* WORK ITEM
Return each line of the entries that mentions the word "userSpaceOnUse".
== RECORDS SUPPLIED ==
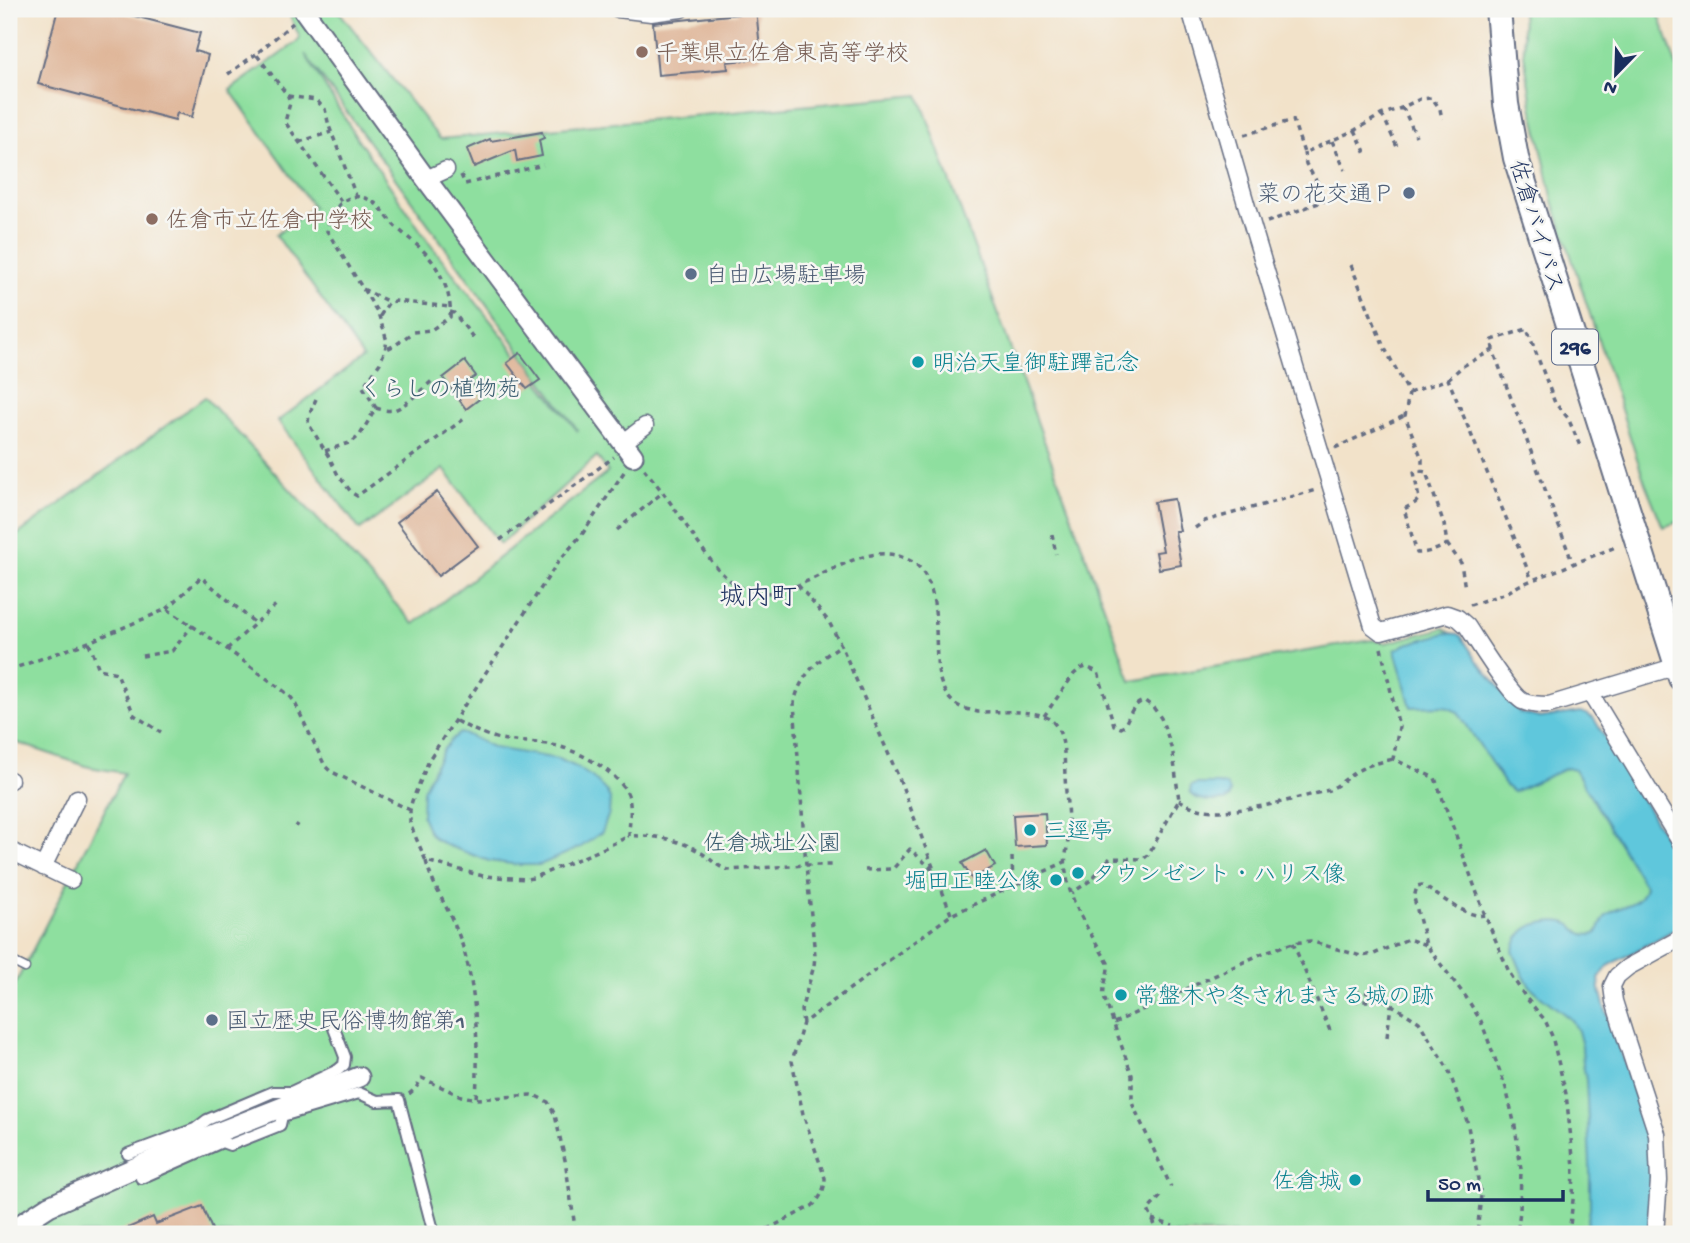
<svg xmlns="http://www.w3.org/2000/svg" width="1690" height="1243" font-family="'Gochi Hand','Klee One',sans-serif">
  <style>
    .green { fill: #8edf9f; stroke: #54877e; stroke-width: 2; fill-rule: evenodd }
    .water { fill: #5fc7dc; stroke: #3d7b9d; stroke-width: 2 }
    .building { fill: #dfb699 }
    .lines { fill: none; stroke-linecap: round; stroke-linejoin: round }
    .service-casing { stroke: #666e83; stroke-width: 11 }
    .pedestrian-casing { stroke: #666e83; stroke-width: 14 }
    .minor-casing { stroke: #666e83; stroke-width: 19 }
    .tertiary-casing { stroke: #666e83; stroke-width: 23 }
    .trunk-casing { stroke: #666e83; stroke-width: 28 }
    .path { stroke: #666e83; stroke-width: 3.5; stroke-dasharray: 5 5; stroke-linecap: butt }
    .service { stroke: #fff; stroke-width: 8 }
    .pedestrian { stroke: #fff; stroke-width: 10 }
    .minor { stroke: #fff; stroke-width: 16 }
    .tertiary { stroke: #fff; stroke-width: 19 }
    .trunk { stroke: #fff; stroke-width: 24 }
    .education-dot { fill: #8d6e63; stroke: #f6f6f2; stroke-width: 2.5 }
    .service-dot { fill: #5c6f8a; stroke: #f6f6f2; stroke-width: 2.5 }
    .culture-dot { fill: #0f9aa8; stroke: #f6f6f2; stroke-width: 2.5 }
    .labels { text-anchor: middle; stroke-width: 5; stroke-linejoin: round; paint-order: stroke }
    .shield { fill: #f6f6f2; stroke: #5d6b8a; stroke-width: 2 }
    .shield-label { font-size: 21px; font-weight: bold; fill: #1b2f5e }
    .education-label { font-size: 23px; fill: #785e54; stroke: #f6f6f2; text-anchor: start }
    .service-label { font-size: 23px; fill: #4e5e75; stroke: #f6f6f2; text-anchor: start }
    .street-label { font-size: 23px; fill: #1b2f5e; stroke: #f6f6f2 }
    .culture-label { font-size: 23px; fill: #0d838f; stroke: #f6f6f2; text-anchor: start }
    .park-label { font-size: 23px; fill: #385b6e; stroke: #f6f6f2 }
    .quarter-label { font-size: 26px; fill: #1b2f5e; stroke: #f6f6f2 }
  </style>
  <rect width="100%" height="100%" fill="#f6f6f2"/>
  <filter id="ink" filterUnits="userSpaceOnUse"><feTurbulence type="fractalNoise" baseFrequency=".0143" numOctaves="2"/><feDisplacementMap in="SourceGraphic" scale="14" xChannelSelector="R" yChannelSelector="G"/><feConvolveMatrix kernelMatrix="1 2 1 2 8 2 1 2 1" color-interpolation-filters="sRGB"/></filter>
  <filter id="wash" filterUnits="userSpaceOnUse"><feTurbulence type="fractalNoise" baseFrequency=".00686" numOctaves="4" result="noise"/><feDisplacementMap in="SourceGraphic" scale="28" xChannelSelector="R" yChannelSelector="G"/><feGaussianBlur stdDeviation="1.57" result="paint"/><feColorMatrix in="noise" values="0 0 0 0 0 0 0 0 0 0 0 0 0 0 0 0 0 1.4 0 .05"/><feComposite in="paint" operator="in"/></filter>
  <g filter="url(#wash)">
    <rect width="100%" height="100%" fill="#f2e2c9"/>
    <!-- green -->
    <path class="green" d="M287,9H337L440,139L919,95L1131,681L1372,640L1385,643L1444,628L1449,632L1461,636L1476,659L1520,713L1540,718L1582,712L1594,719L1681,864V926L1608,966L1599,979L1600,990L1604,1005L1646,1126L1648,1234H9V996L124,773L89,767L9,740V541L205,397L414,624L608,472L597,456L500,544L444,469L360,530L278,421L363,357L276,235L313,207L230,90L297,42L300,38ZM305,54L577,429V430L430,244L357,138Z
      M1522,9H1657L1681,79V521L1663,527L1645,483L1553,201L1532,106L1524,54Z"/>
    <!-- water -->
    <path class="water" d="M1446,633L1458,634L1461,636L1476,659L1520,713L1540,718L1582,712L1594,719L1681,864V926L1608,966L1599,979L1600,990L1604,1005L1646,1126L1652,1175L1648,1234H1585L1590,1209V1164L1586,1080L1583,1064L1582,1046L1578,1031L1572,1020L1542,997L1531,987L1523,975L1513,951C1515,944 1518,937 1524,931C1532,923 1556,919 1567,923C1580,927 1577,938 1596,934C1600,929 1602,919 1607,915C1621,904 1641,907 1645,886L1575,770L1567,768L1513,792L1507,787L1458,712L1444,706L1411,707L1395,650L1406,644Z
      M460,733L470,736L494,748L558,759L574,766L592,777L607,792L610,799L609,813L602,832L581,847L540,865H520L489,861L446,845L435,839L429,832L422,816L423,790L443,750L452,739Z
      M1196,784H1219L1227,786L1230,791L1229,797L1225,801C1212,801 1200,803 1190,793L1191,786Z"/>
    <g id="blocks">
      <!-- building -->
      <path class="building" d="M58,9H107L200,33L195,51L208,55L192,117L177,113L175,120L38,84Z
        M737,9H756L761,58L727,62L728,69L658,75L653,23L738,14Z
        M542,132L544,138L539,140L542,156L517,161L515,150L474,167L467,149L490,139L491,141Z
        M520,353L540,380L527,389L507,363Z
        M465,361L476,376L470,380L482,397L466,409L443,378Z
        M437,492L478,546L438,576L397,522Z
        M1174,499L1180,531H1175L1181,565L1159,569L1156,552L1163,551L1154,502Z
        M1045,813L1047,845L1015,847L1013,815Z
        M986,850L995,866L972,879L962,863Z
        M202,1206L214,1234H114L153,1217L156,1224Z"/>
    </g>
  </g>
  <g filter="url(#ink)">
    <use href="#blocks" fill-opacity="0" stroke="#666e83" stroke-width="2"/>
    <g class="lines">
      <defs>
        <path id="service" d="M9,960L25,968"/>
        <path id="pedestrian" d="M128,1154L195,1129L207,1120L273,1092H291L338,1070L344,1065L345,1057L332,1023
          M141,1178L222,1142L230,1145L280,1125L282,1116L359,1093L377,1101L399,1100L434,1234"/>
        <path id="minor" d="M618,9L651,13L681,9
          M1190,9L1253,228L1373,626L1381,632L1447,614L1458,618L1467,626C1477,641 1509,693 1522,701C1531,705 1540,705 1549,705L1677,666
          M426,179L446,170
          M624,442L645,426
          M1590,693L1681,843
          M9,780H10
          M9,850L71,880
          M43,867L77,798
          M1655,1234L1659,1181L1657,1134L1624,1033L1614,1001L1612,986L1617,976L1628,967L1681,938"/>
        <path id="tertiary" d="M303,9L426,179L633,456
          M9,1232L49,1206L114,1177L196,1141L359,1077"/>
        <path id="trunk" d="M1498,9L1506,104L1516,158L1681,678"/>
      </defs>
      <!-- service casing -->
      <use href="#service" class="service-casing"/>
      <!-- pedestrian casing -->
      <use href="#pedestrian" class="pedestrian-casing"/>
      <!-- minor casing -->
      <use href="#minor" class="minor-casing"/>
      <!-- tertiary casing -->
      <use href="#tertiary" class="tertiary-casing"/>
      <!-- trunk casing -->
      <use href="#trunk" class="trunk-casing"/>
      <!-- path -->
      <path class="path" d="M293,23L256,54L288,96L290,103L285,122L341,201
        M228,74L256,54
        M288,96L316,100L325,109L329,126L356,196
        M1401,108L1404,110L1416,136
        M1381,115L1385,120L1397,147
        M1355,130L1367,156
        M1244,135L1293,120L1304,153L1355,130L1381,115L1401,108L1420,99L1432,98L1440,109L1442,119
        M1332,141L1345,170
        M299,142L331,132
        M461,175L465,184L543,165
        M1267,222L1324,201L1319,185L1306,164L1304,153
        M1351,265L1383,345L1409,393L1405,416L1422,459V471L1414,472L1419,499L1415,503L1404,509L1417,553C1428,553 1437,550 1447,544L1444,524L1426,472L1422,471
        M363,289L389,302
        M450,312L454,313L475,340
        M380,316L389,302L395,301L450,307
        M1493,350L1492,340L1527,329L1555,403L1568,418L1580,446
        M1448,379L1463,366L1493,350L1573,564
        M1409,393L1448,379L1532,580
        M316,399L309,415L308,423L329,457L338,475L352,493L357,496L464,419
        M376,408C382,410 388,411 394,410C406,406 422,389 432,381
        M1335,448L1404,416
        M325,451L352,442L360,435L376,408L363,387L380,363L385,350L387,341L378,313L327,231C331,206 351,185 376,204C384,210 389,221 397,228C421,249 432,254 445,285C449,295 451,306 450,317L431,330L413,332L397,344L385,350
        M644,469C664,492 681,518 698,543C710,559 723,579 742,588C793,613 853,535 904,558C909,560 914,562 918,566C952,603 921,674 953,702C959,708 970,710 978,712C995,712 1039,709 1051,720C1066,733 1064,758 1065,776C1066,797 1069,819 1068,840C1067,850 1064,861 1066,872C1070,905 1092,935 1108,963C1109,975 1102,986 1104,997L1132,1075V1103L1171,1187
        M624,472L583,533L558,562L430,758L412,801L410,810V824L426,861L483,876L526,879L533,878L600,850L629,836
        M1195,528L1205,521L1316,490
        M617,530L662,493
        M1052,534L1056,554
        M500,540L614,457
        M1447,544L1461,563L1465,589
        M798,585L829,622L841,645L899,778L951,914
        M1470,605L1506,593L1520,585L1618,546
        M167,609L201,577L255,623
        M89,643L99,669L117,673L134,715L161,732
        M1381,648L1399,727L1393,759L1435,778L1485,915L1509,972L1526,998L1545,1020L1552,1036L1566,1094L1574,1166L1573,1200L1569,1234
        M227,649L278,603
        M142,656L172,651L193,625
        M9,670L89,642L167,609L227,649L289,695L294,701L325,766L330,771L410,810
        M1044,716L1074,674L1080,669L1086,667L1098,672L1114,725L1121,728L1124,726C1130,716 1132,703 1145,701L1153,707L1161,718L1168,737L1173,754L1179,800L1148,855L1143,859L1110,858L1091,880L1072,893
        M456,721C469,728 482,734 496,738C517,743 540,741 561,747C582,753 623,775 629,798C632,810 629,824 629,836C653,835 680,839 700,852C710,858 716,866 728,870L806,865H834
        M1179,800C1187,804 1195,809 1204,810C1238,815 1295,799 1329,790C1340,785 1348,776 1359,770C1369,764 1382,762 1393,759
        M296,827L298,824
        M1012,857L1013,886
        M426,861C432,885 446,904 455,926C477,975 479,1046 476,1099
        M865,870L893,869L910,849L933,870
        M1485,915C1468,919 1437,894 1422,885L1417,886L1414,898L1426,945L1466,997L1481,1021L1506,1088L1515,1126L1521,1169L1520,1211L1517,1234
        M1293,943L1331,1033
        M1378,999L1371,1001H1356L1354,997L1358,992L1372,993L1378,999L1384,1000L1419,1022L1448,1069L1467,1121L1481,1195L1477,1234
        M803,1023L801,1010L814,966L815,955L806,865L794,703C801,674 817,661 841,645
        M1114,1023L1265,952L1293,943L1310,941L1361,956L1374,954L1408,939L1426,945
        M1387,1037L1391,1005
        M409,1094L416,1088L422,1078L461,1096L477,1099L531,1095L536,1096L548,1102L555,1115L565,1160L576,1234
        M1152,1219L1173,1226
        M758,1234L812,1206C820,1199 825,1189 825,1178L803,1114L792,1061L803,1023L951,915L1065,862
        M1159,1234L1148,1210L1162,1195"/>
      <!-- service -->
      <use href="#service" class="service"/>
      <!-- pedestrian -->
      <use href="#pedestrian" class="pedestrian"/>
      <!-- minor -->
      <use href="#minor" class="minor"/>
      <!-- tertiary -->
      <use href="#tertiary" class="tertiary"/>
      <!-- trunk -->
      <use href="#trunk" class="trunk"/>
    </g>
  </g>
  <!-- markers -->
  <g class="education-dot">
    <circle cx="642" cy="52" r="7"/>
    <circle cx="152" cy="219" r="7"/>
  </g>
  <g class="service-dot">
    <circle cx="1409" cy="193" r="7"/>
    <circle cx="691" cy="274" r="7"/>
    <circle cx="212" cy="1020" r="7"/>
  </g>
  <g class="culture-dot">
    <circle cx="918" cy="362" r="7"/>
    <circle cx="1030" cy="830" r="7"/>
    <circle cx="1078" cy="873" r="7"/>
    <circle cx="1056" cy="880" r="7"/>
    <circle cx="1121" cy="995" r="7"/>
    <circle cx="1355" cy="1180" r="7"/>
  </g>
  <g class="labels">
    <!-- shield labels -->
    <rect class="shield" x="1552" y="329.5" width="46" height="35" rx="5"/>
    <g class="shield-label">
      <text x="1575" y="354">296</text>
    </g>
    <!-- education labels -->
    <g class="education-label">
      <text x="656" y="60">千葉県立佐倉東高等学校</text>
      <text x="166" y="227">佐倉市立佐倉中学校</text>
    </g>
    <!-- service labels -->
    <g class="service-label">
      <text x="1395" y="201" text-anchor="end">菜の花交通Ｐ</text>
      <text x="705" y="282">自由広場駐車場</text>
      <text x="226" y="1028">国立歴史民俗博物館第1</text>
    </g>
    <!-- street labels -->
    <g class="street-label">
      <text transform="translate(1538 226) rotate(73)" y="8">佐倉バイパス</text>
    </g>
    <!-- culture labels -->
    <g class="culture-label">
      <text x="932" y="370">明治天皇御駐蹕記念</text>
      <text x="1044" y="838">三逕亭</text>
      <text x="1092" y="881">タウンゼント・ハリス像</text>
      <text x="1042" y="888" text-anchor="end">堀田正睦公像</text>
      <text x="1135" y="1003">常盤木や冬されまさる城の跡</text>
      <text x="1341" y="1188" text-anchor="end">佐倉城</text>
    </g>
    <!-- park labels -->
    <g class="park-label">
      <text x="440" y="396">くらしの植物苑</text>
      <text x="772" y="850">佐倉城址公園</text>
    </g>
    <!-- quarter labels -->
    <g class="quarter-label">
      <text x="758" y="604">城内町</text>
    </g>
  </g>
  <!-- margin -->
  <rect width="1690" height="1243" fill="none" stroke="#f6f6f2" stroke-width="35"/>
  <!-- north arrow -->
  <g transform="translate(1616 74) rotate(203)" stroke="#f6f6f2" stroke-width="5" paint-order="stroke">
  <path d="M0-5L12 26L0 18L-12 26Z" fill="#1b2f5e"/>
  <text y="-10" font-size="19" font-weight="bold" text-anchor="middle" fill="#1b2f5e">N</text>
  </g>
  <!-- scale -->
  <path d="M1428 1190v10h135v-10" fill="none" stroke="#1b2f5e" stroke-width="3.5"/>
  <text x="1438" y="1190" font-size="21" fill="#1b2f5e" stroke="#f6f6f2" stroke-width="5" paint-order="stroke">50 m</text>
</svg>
===
* ANSWER SECTION
  <filter id="ink" filterUnits="userSpaceOnUse"><feTurbulence type="fractalNoise" baseFrequency=".0143" numOctaves="2"/><feDisplacementMap in="SourceGraphic" scale="14" xChannelSelector="R" yChannelSelector="G"/><feConvolveMatrix kernelMatrix="1 2 1 2 8 2 1 2 1" color-interpolation-filters="sRGB"/></filter>
  <filter id="wash" filterUnits="userSpaceOnUse"><feTurbulence type="fractalNoise" baseFrequency=".00686" numOctaves="4" result="noise"/><feDisplacementMap in="SourceGraphic" scale="28" xChannelSelector="R" yChannelSelector="G"/><feGaussianBlur stdDeviation="1.57" result="paint"/><feColorMatrix in="noise" values="0 0 0 0 0 0 0 0 0 0 0 0 0 0 0 0 0 1.4 0 .05"/><feComposite in="paint" operator="in"/></filter>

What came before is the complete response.